Tapi bagaimana kisah Masjid Hagia Sophia menjadi museum?
Pada 12 Juni 1929, delapan orang Amerika yang kaya raya dan terkenal bertemu di Tokatliyan Hotel di Istiklal Street Istanbul, Turki. Institut Bizantium Amerika, yang kemudian mengubah nasib Hagia Sophia menjadi museum, didirikan saat makan malam malam waktu itu.
Dalang sebenarnya adalah Thomas Whittemore, seorang sosialita dan akademisi dengan hasrat tinggi akan seni Bizantium. Whittemore memiliki jejaring sosial luas mulai dari orang-orang kaya Amerika hingga pangeran Rusia, termasuk pelukis Henri Matisse dan kritikus sastra Gertrude Stein.

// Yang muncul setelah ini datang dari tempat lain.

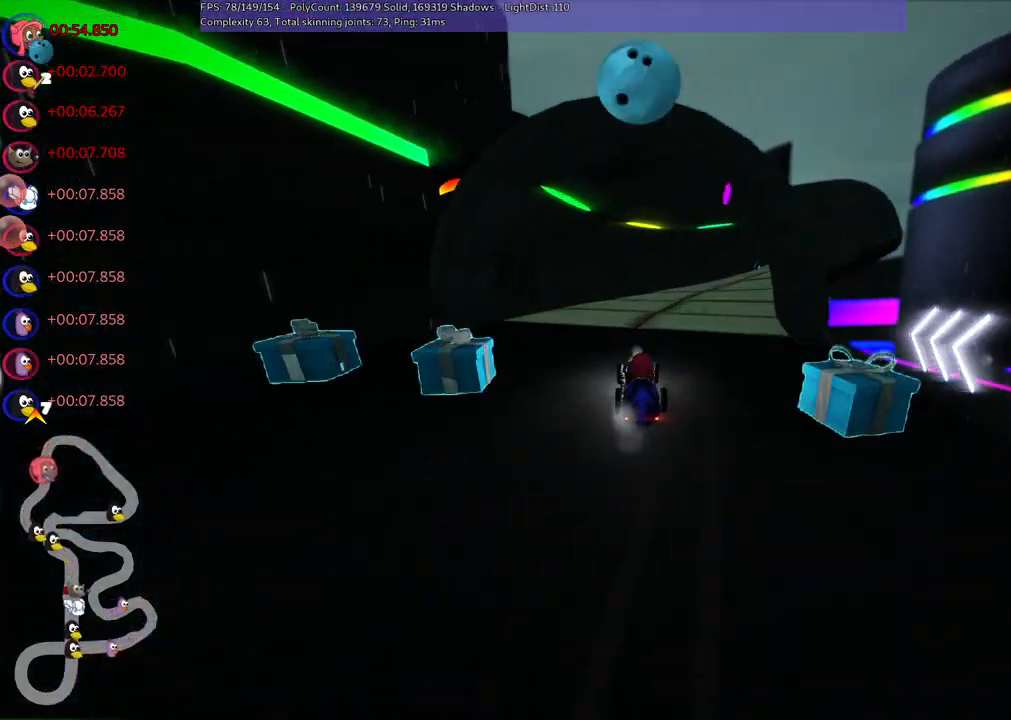
{"keys": ["left", "m", "up"], "events": [[167, "m", "up"], [267, "n", "down"], [400, "n", "up"], [450, "right", "up"], [500, "left", "down"], [500, "m", "down"]]}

Whittemore selain kaya juga dikenal karena gemar memakai syal berukuran besar dan kecintaannya pada topi. Dia beragama, tapi juga seorang gay dan vegetarian.
Dunia yang saat itu sedang mengalami goncangan menuju Depresi Hebat (Great Depression), sehingga merupakan pencapaian besar bagi Whittemore untuk meyakinkan orang Amerika yang kaya raya lainnya untuk menyelamatkan artefak Bizantium di Istanbul.

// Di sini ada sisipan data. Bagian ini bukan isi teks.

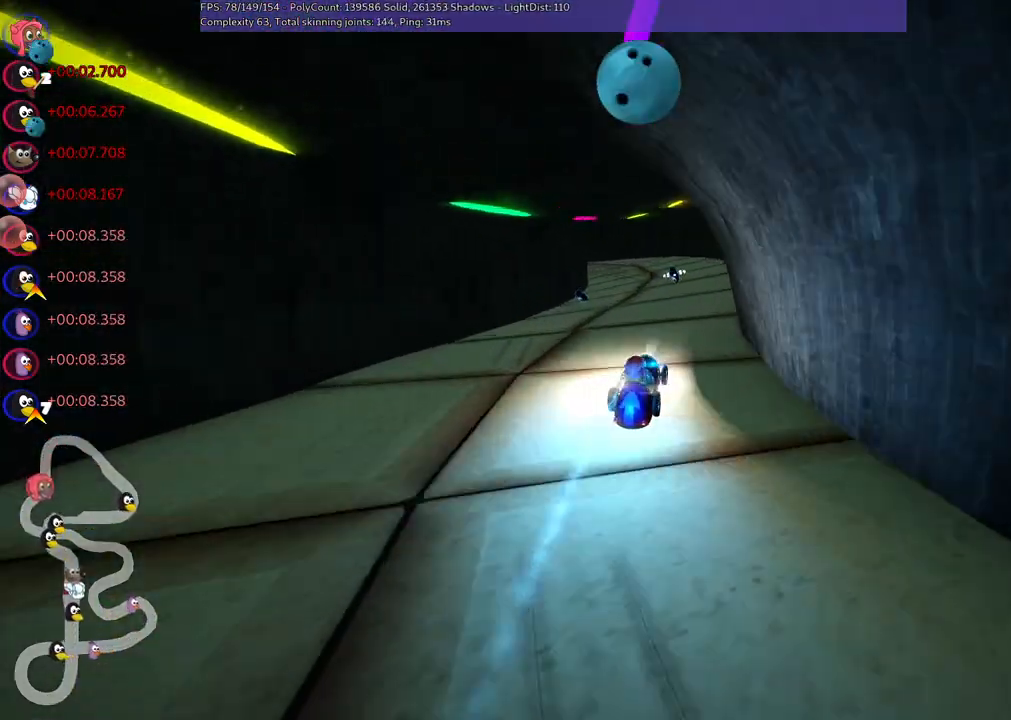
{"keys": ["left", "m", "right", "up"], "events": [[100, "right", "down"], [133, "left", "up"], [367, "left", "down"]]}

Prestasi lebih besar terjadi dua tahun kemudian, ketika Whittemore mendapatkan izin dari Ankara untuk menyingkap keberadaan mosaik Bizantium yang menempel di dinding Hagia Sophia.
Kabinet Turki mengeluarkan keputusan pada 7 Juni 1931 untuk pekerjaan tersebut, yang ditandatangani oleh Ataturk dan Inonu.
Menurut arsip Institut Bizantium Amerika, Joseph Grew, yang saat itu adalah duta besar AS untuk Ankara, memainkan peran sentral dalam mendapatkan otorisasi. Grew dan Ataturk saling kenal dengan baik; dalam rekaman yang sekarang terkenal, mereka bersama-sama berbicara kepada publik Amerika pada tahun 1927 untuk menghadirkan “Turki Baru”.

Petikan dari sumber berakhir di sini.